As we reported, VLC 2.0 shipped last week. With it comes a new UI and experimental Blu-Ray support. Sadly, one of the changes with this release makes it impossible for third party applications to take advantage of VLC’s DVD decryption capability.
Starting with VLC 2.0, libdvdcss is no longer available as an individual dylib in the VLC application package, which means HandBrake can no longer use VLC’s libdvdcss for DVD decryption.
Unfortunately, that means that ripping DVDs in Handbrake is no longer as easy as dragging VLC.app and Handbrake.app into your /Applications folder. The good news is that there is a solution to this problem, and it’s really not that hard. If you run this installer from the VLC website, it will install a copy of the DVD decryption engine in a place where Handbrake can see it and use it. Once you run it once, you’re set.

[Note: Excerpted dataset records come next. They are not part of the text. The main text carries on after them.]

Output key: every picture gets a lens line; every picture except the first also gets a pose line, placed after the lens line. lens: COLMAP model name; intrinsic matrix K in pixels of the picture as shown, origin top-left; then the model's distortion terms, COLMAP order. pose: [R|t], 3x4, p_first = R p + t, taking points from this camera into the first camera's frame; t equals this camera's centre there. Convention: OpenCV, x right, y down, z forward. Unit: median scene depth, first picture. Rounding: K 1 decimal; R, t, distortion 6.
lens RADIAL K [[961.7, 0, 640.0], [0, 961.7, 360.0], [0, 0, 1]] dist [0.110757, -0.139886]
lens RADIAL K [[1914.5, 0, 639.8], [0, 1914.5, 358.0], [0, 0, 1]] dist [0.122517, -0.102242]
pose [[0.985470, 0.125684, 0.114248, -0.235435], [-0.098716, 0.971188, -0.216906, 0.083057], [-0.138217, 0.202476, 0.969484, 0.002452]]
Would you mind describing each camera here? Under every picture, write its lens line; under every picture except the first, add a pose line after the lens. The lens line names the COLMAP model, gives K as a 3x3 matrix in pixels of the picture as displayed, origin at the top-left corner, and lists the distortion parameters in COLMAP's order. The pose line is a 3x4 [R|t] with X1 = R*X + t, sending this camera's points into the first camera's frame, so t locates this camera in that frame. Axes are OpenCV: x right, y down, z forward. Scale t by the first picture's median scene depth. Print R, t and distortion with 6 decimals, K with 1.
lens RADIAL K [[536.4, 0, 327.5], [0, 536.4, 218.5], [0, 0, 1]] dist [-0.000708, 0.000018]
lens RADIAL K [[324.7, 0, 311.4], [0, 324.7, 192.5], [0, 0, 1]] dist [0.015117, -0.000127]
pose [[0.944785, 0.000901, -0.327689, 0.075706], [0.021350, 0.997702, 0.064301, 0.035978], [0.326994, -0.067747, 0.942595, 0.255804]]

If you want to double check to see if it is installed properly, open Terminal.app, and paste in this line:
file /usr/lib/libdvdcss.2.dylib
If you see the following, it is installed correctly:
/usr/lib/libdvdcss.2.dylib: Mach-O universal binary with 2 architectures
/usr/lib/libdvdcss.2.dylib (for architecture i386): Mach-O dynamically linked shared library i386
/usr/lib/libdvdcss.2.dylib (for architecture x86_64): Mach-O 64-bit dynamically linked shared library x86_64
This hiccup just shows how good we’ve had it as Mac users. For so long, ripping your DVDs has been a fairly seamless process. If this is the extent of the hassle we have to go through to get our DVD content on our iPhones, iPads, and Apple TVs, so be it. The piper’s price is reasonable.